Can you copy out all of the material below word for word, leaving out the pictures?
--------------------------------------------------
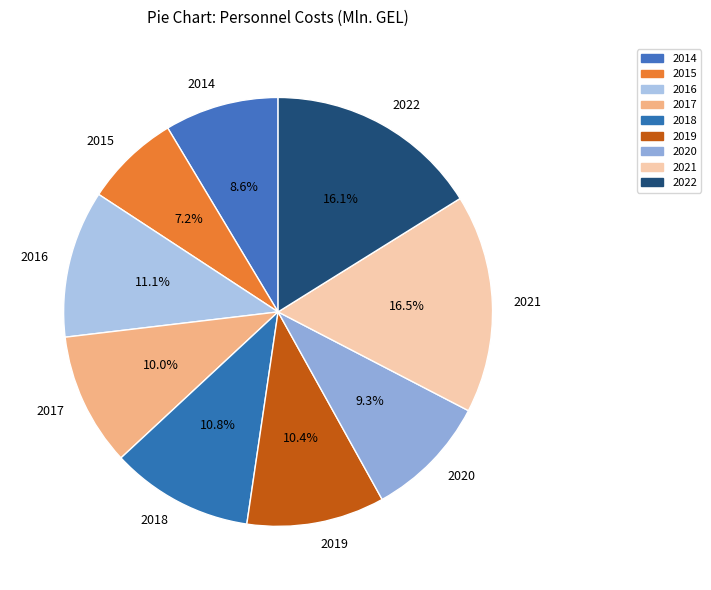

Approximately how many times larger is the value at 2017 compared to 2019?

1.0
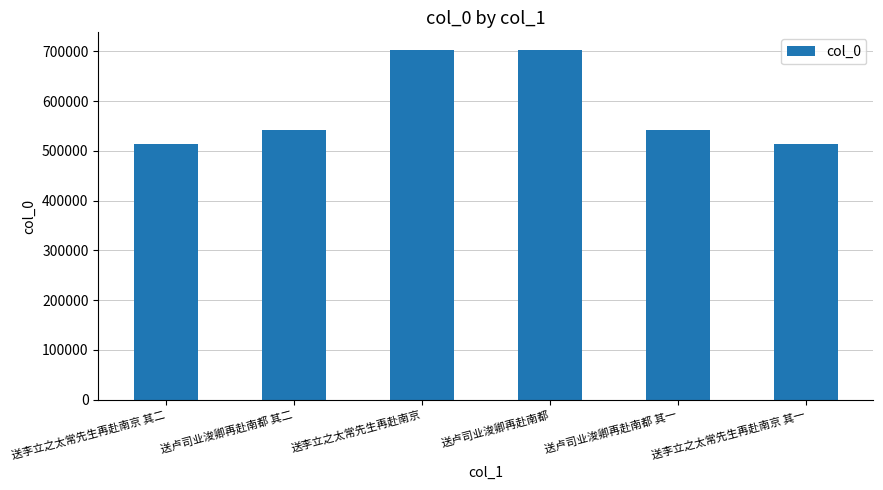

The value at 送卢司业浚卿再赴南都 其二 is 221106. True or false?

False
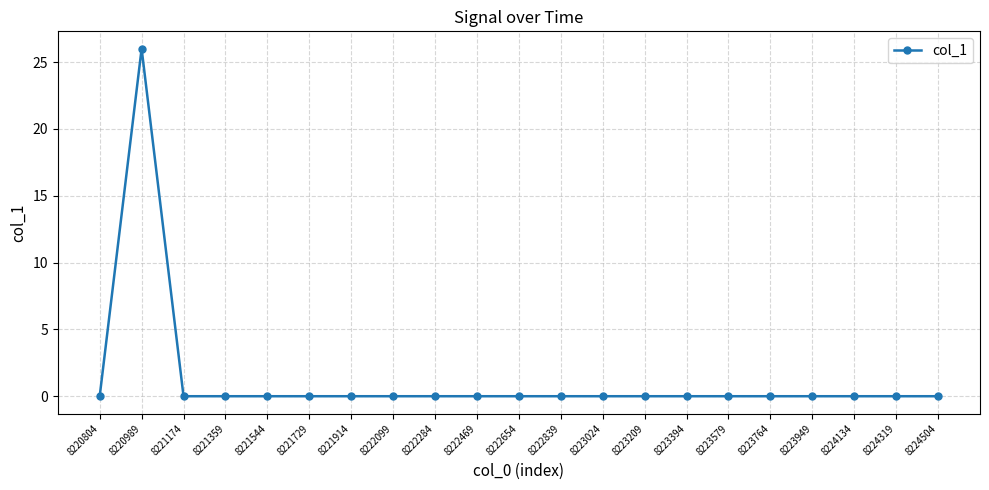

Does the chart display data point markers on the line(s)?

Yes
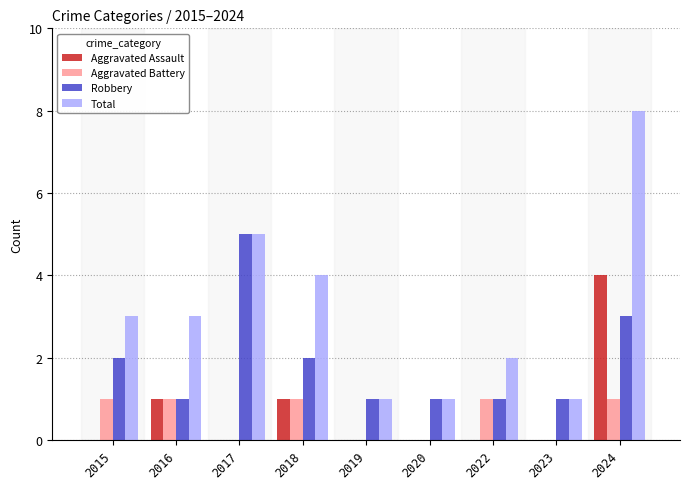

What is the highest value of the Robbery series?

5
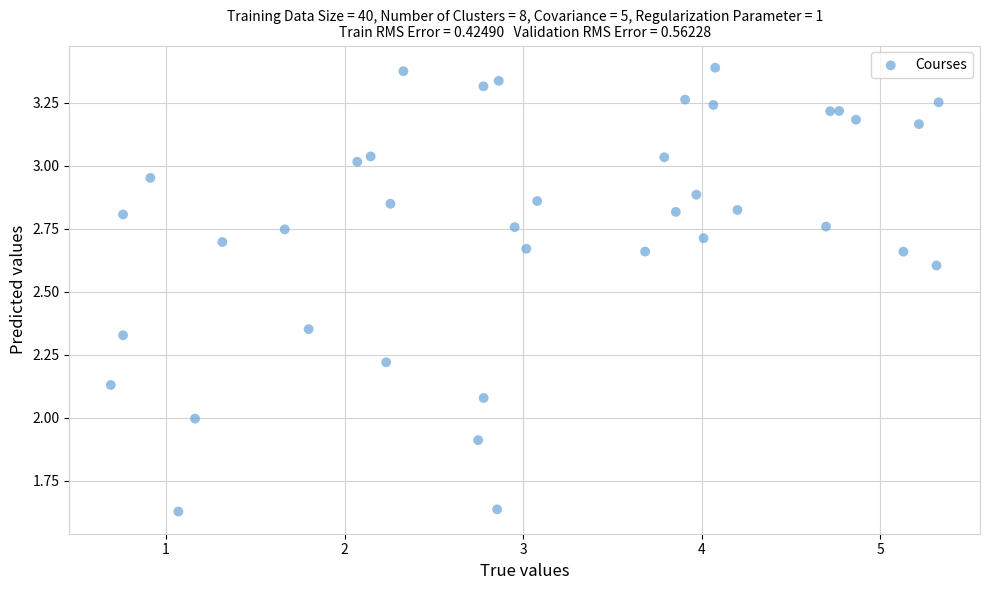

What is the range of Y values (max minus min)?

1.8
--------------------------------------------------
» **Task result**
Approximately how many times larger is the value at 2017 compared to 2019?

1.0

The value at 送卢司业浚卿再赴南都 其二 is 221106. True or false?

False

Does the chart display data point markers on the line(s)?

Yes

What is the highest value of the Robbery series?

5

What is the range of Y values (max minus min)?

1.8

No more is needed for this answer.